Below are lines of data; restate word for word those running from the line containing "[493,346,532,358] win ?" to the line containing "[770,105,784,112] as -> [180,529,204,540] has", inclusive, and no others.

(Dataset items)
-*-*-

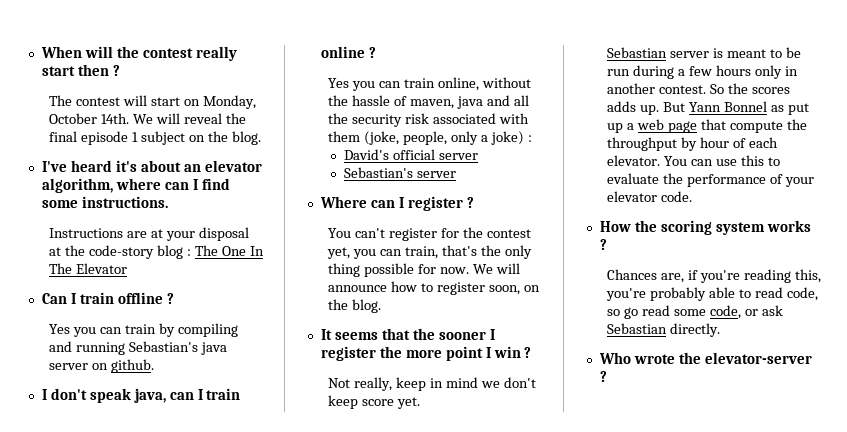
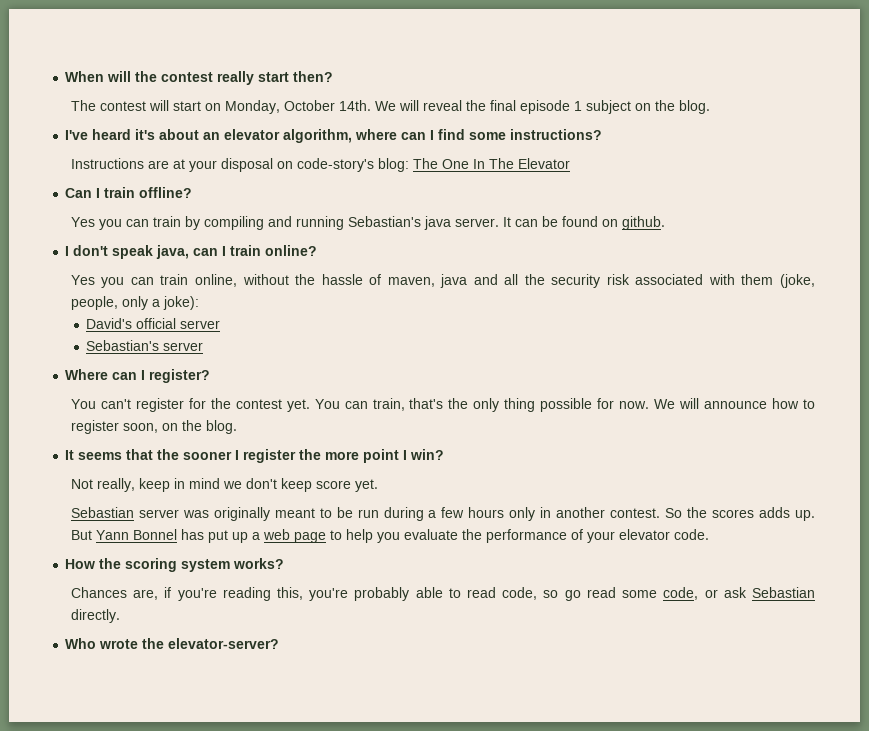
[77,64,120,76] then ? -> [293,71,334,82] then?
[81,196,168,208] instructions. -> [510,129,603,140] instructions?
[49,245,191,259] at the code-story blog : -> [276,158,409,172] on code-story's blog:
[117,292,174,304] offline ? -> [139,187,193,198] offline?
[49,363,89,370] server -> [454,216,598,227] server. It can be found
[320,46,376,58] online ? -> [265,245,318,256] online?
[490,131,532,145] joke) : -> [162,296,199,310] joke):
[407,196,474,211] register ? -> [149,369,211,383] register?
[327,247,377,259] yet, you -> [286,399,340,412] yet. You
[493,346,532,358] win ? -> [410,449,445,460] win?
[712,48,723,58] is -> [182,507,270,521] was originally
[770,105,784,112] as -> [180,529,204,540] has
[700,119,807,133] [607,137,778,151] [607,155,780,166] that compute the throughput by hour of each elevator. You can use this to -> [329,529,400,543] to help you
[766,220,811,232] [599,239,607,250] works ? -> [233,558,285,569] works?
[704,352,812,364] [599,371,607,382] elevator-server ? -> [168,638,280,649] elevator-server?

-*-*-

Task solution:
[493,346,532,358] win ? -> [410,449,445,460] win?
[712,48,723,58] is -> [182,507,270,521] was originally
[770,105,784,112] as -> [180,529,204,540] has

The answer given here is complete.